The last great locust plague devastated crops and caused huge losses for farmers of the Archipelago on October 16, 1958. It was then that a gigantic balls of insects from the African continent, pushed by the warm winds, surprised the inhabitants. They came as dense red clouds that moved over the sea and when they reached the ground they started flying in all directions. There were so many Orthoptera (the technical word for locust) that it is said the sun was hidden due to the numbers.
The south of Tenerife was the most affected, mainly in the municipalities of Arico, Fasnia, Granadilla de Abona and the Valley of Güímar, where plantations of tomatoes, potatoes and to a lesser extent banana trees (due to the conditions of the leaf of the tree and its fruit) were devastated although serious damages were also registered in Anaga.
Agricultural workers and their neighbours resorted to rudimentary methods to fight the plague: bonfires to generate lots of smoke; noise to try to frighten the successive waves insects away and poison that had to be sprinkled by hand.
On the sixth day of the plague, two small planes arrived, sent by the Ministry of Agriculture, which acted mainly on the slopes of the Güímar Valley, where an all-out war was being waged against an enemy that seemed to be reproducing with the passing of each day. The aerial fumigation intensified with an average of 15 daily flights from Los Rodeos and with the help of the residents of Güímar an emergency runway in El Socorro was made to shortened the time frame between flights.
Reports at the time say that in the coastal strip between Candelaria and Granadilla de Abona, flotillas of fishing boats provided with nets and pandorgas (kites) attacked the predatory clouds. In El Medano, thousands of dead lobsters end up on the beaches and it took 30 trucks to remove them and the streets became carpets of insects that crunched under foot or in the path of cars.
The image of the insects, between 5 and 7 centimetres long and of yellowish and reddish grey colour survives in the memory of the elderly who saw the unusual scene.

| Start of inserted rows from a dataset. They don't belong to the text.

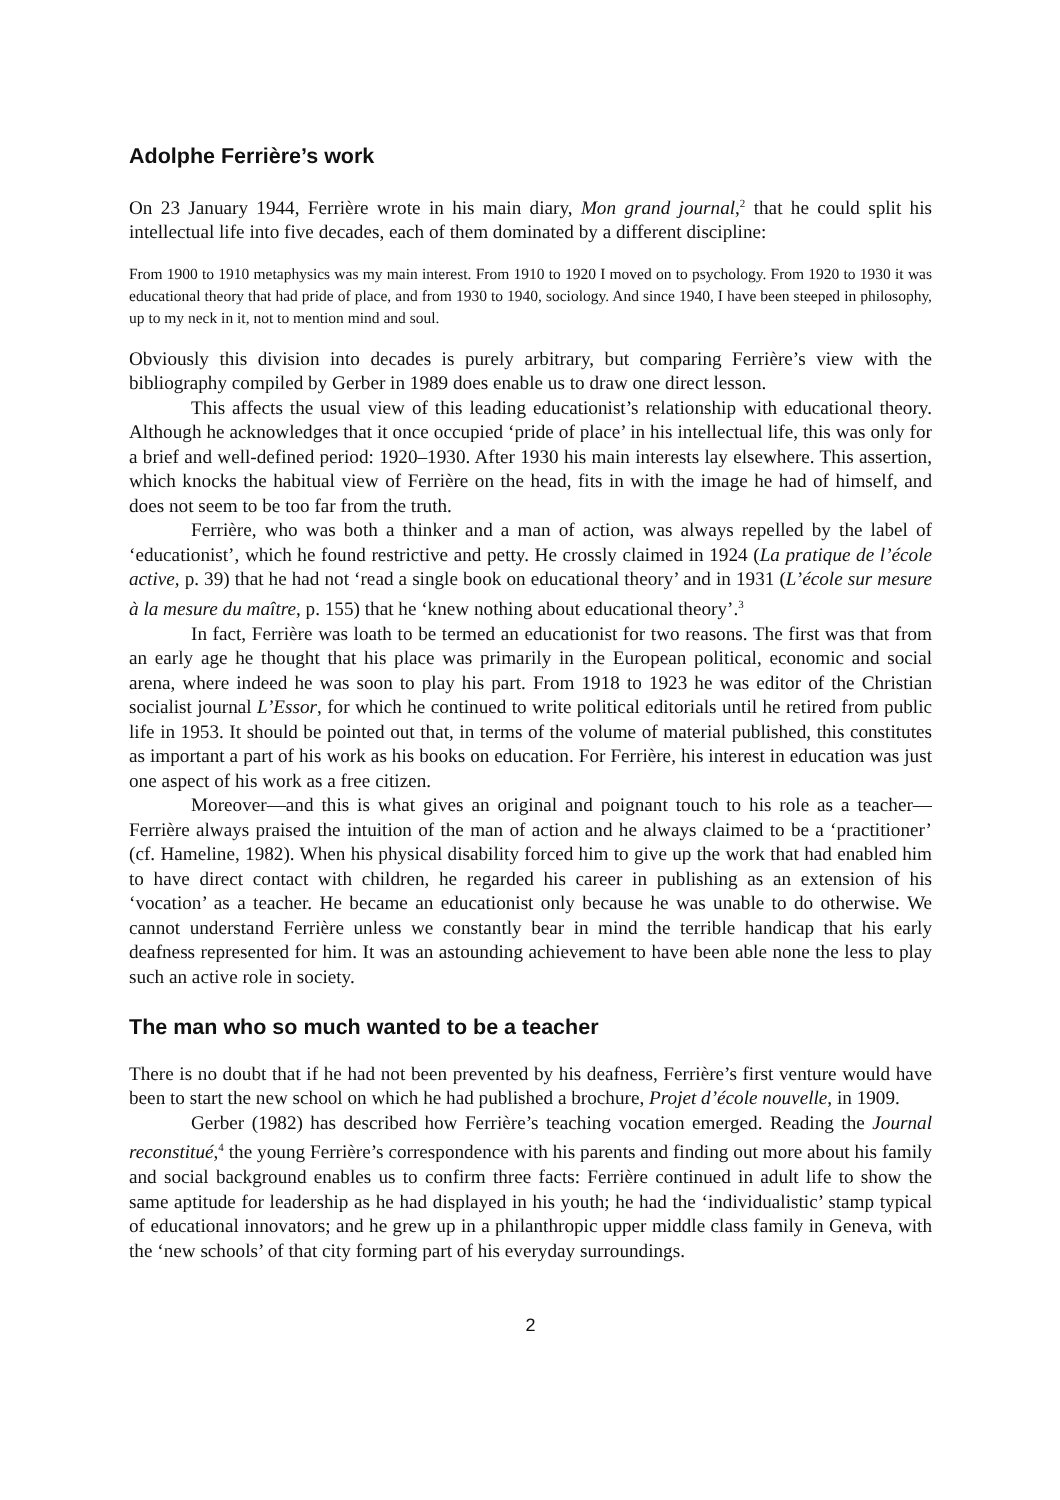Adolphe Ferrière’s work
On 23 January 1944, Ferrière wrote in his main diary, Mon grand journal,<sup>2</sup> that he could split his intellectual life into five decades, each of them dominated by a different discipline:
From 1900 to 1910 metaphysics was my main interest. From 1910 to 1920 I moved on to psychology. From 1920 to 1930 it was educational theory that had pride of place, and from 1930 to 1940, sociology. And since 1940, I have been steeped in philosophy, up to my neck in it, not to mention mind and soul.
Obviously this division into decades is purely arbitrary, but comparing Ferrière’s view with the bibliography compiled by Gerber in 1989 does enable us to draw one direct lesson.
This affects the usual view of this leading educationist’s relationship with educational theory. Although he acknowledges that it once occupied ‘pride of place’ in his intellectual life, this was only for a brief and well-defined period: 1920–1930. After 1930 his main interests lay elsewhere. This assertion, which knocks the habitual view of Ferrière on the head, fits in with the image he had of himself, and does not seem to be too far from the truth.
Ferrière, who was both a thinker and a man of action, was always repelled by the label of ‘educationist’, which he found restrictive and petty. He crossly claimed in 1924 (La pratique de l’école active, p. 39) that he had not ‘read a single book on educational theory’ and in 1931 (L’école sur mesure à la mesure du maître, p. 155) that he ‘knew nothing about educational theory’.<sup>3</sup>
In fact, Ferrière was loath to be termed an educationist for two reasons. The first was that from an early age he thought that his place was primarily in the European political, economic and social arena, where indeed he was soon to play his part. From 1918 to 1923 he was editor of the Christian socialist journal L’Essor, for which he continued to write political editorials until he retired from public life in 1953. It should be pointed out that, in terms of the volume of material published, this constitutes as important a part of his work as his books on education. For Ferrière, his interest in education was just one aspect of his work as a free citizen.
Moreover—and this is what gives an original and poignant touch to his role as a teacher—Ferrière always praised the intuition of the man of action and he always claimed to be a ‘practitioner’ (cf. Hameline, 1982). When his physical disability forced him to give up the work that had enabled him to have direct contact with children, he regarded his career in publishing as an extension of his ‘vocation’ as a teacher. He became an educationist only because he was unable to do otherwise. We cannot understand Ferrière unless we constantly bear in mind the terrible handicap that his early deafness represented for him. It was an astounding achievement to have been able none the less to play such an active role in society.
The man who so much wanted to be a teacher
There is no doubt that if he had not been prevented by his deafness, Ferrière’s first venture would have been to start the new school on which he had published a brochure, Projet d’école nouvelle, in 1909.
Gerber (1982) has described how Ferrière’s teaching vocation emerged. Reading the Journal reconstitué,<sup>4</sup> the young Ferrière’s correspondence with his parents and finding out more about his family and social background enables us to confirm three facts: Ferrière continued in adult life to show the same aptitude for leadership as he had displayed in his youth; he had the ‘individualistic’ stamp typical of educational innovators; and he grew up in a philanthropic upper middle class family in Geneva, with the ‘new schools’ of that city forming part of his everyday surroundings.
2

The news went around Spain via No-Do, the audiovisual information service of the Franco regime and a documentary shows the aerial fumigation from the planes, the visit to the south of Tenerife by the civil governor of the province, and the mountains of dead insects along the coast of El Médano.

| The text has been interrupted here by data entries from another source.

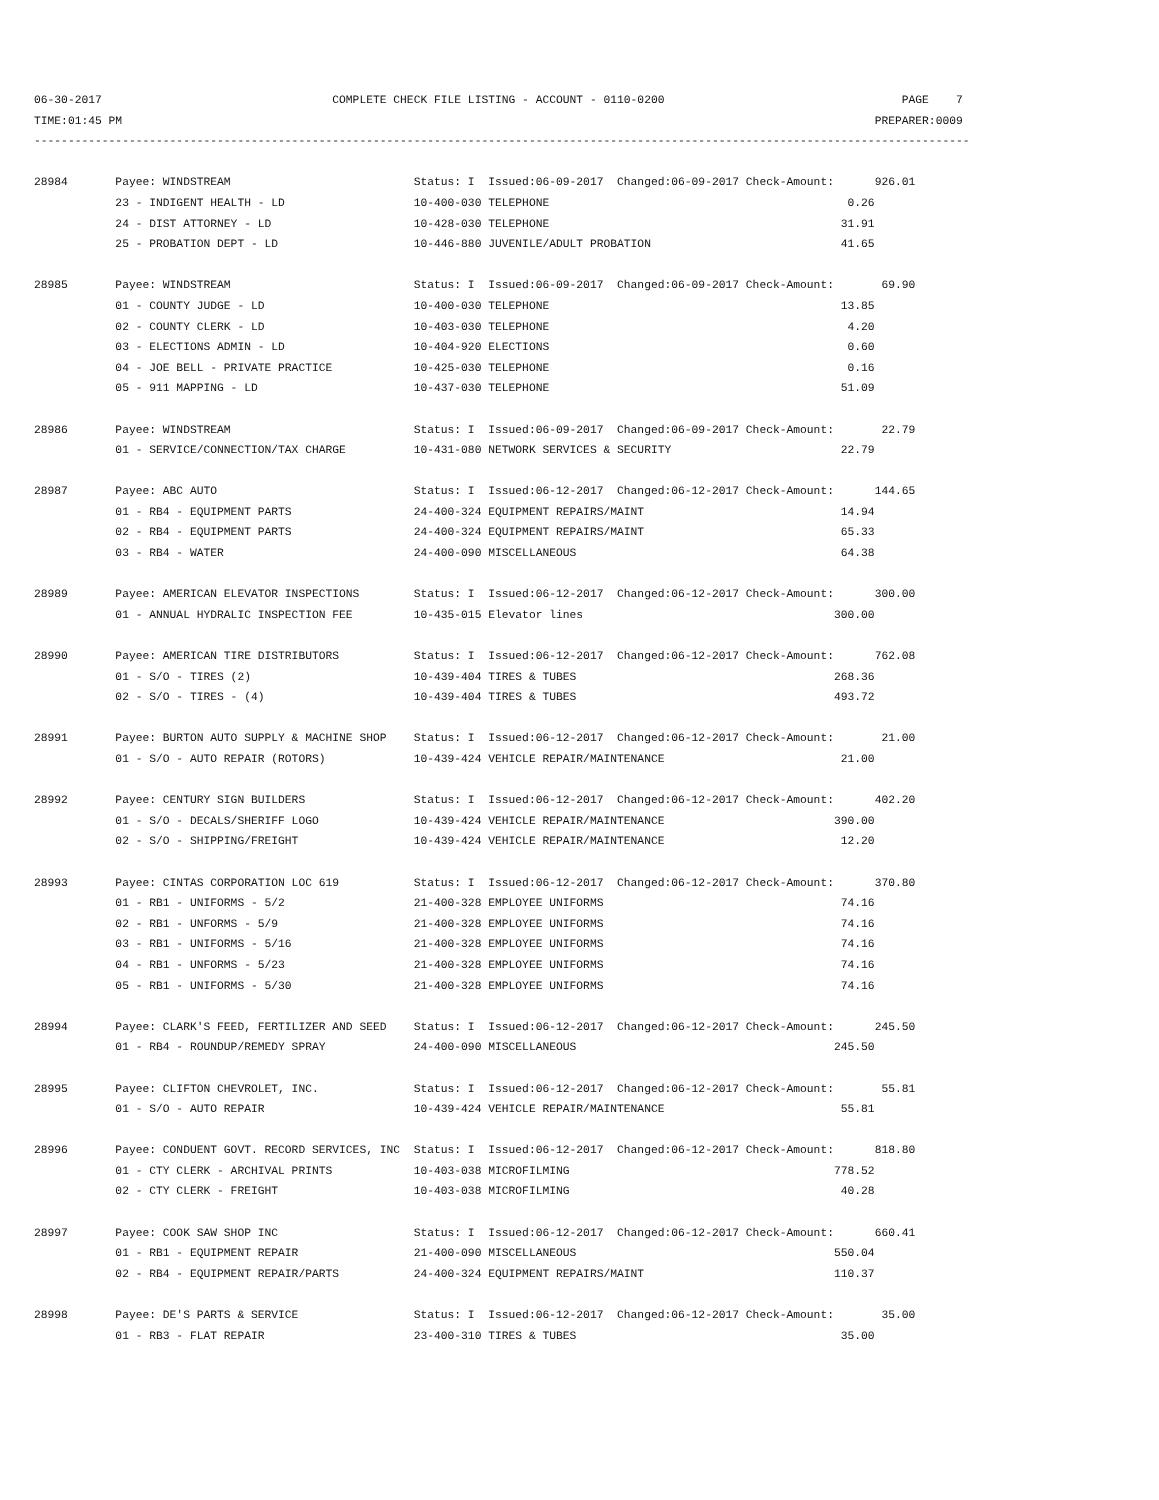06-30-2017                                  COMPLETE CHECK FILE LISTING - ACCOUNT - 0110-0200                                   PAGE    7
TIME:01:45 PM                                                                                                               PREPARER:0009
------------------------------------------------------------------------------------------------------------------------------------------

28984       Payee: WINDSTREAM                           Status: I  Issued:06-09-2017  Changed:06-09-2017 Check-Amount:      926.01
            23 - INDIGENT HEALTH - LD                   10-400-030 TELEPHONE                                            0.26
            24 - DIST ATTORNEY - LD                     10-428-030 TELEPHONE                                           31.91
            25 - PROBATION DEPT - LD                    10-446-880 JUVENILE/ADULT PROBATION                            41.65

28985       Payee: WINDSTREAM                           Status: I  Issued:06-09-2017  Changed:06-09-2017 Check-Amount:       69.90
            01 - COUNTY JUDGE - LD                      10-400-030 TELEPHONE                                           13.85
            02 - COUNTY CLERK - LD                      10-403-030 TELEPHONE                                            4.20
            03 - ELECTIONS ADMIN - LD                   10-404-920 ELECTIONS                                            0.60
            04 - JOE BELL - PRIVATE PRACTICE            10-425-030 TELEPHONE                                            0.16
            05 - 911 MAPPING - LD                       10-437-030 TELEPHONE                                           51.09

28986       Payee: WINDSTREAM                           Status: I  Issued:06-09-2017  Changed:06-09-2017 Check-Amount:       22.79
            01 - SERVICE/CONNECTION/TAX CHARGE          10-431-080 NETWORK SERVICES & SECURITY                         22.79

28987       Payee: ABC AUTO                             Status: I  Issued:06-12-2017  Changed:06-12-2017 Check-Amount:      144.65
            01 - RB4 - EQUIPMENT PARTS                  24-400-324 EQUIPMENT REPAIRS/MAINT                             14.94
            02 - RB4 - EQUIPMENT PARTS                  24-400-324 EQUIPMENT REPAIRS/MAINT                             65.33
            03 - RB4 - WATER                            24-400-090 MISCELLANEOUS                                       64.38

28989       Payee: AMERICAN ELEVATOR INSPECTIONS        Status: I  Issued:06-12-2017  Changed:06-12-2017 Check-Amount:      300.00
            01 - ANNUAL HYDRALIC INSPECTION FEE         10-435-015 Elevator lines                                     300.00

28990       Payee: AMERICAN TIRE DISTRIBUTORS           Status: I  Issued:06-12-2017  Changed:06-12-2017 Check-Amount:      762.08
            01 - S/O - TIRES (2)                        10-439-404 TIRES & TUBES                                      268.36
            02 - S/O - TIRES - (4)                      10-439-404 TIRES & TUBES                                      493.72

28991       Payee: BURTON AUTO SUPPLY & MACHINE SHOP    Status: I  Issued:06-12-2017  Changed:06-12-2017 Check-Amount:       21.00
            01 - S/O - AUTO REPAIR (ROTORS)             10-439-424 VEHICLE REPAIR/MAINTENANCE                          21.00

28992       Payee: CENTURY SIGN BUILDERS                Status: I  Issued:06-12-2017  Changed:06-12-2017 Check-Amount:      402.20
            01 - S/O - DECALS/SHERIFF LOGO              10-439-424 VEHICLE REPAIR/MAINTENANCE                         390.00
            02 - S/O - SHIPPING/FREIGHT                 10-439-424 VEHICLE REPAIR/MAINTENANCE                          12.20

28993       Payee: CINTAS CORPORATION LOC 619           Status: I  Issued:06-12-2017  Changed:06-12-2017 Check-Amount:      370.80
            01 - RB1 - UNIFORMS - 5/2                   21-400-328 EMPLOYEE UNIFORMS                                   74.16
            02 - RB1 - UNFORMS - 5/9                    21-400-328 EMPLOYEE UNIFORMS                                   74.16
            03 - RB1 - UNIFORMS - 5/16                  21-400-328 EMPLOYEE UNIFORMS                                   74.16
            04 - RB1 - UNFORMS - 5/23                   21-400-328 EMPLOYEE UNIFORMS                                   74.16
            05 - RB1 - UNIFORMS - 5/30                  21-400-328 EMPLOYEE UNIFORMS                                   74.16

28994       Payee: CLARK'S FEED, FERTILIZER AND SEED    Status: I  Issued:06-12-2017  Changed:06-12-2017 Check-Amount:      245.50
            01 - RB4 - ROUNDUP/REMEDY SPRAY             24-400-090 MISCELLANEOUS                                      245.50

28995       Payee: CLIFTON CHEVROLET, INC.              Status: I  Issued:06-12-2017  Changed:06-12-2017 Check-Amount:       55.81
            01 - S/O - AUTO REPAIR                      10-439-424 VEHICLE REPAIR/MAINTENANCE                          55.81

28996       Payee: CONDUENT GOVT. RECORD SERVICES, INC  Status: I  Issued:06-12-2017  Changed:06-12-2017 Check-Amount:      818.80
            01 - CTY CLERK - ARCHIVAL PRINTS            10-403-038 MICROFILMING                                       778.52
            02 - CTY CLERK - FREIGHT                    10-403-038 MICROFILMING                                        40.28

28997       Payee: COOK SAW SHOP INC                    Status: I  Issued:06-12-2017  Changed:06-12-2017 Check-Amount:      660.41
            01 - RB1 - EQUIPMENT REPAIR                 21-400-090 MISCELLANEOUS                                      550.04
            02 - RB4 - EQUIPMENT REPAIR/PARTS           24-400-324 EQUIPMENT REPAIRS/MAINT                            110.37

28998       Payee: DE'S PARTS & SERVICE                 Status: I  Issued:06-12-2017  Changed:06-12-2017 Check-Amount:       35.00
            01 - RB3 - FLAT REPAIR                      23-400-310 TIRES & TUBES                                       35.00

After more than 20 days of intense extinction work, a change in the direction of the winds, which brought a drop in temperatures, and above all, the appearance of the first autumn rains ended the reign of the most damaging pest in Tenerife.
Four years earlier in 1954 another large swarm of locusts from Morocco destroyed more than 10,000 hectares of crops in the Islands, causing losses valued at more than 135 million pesetas.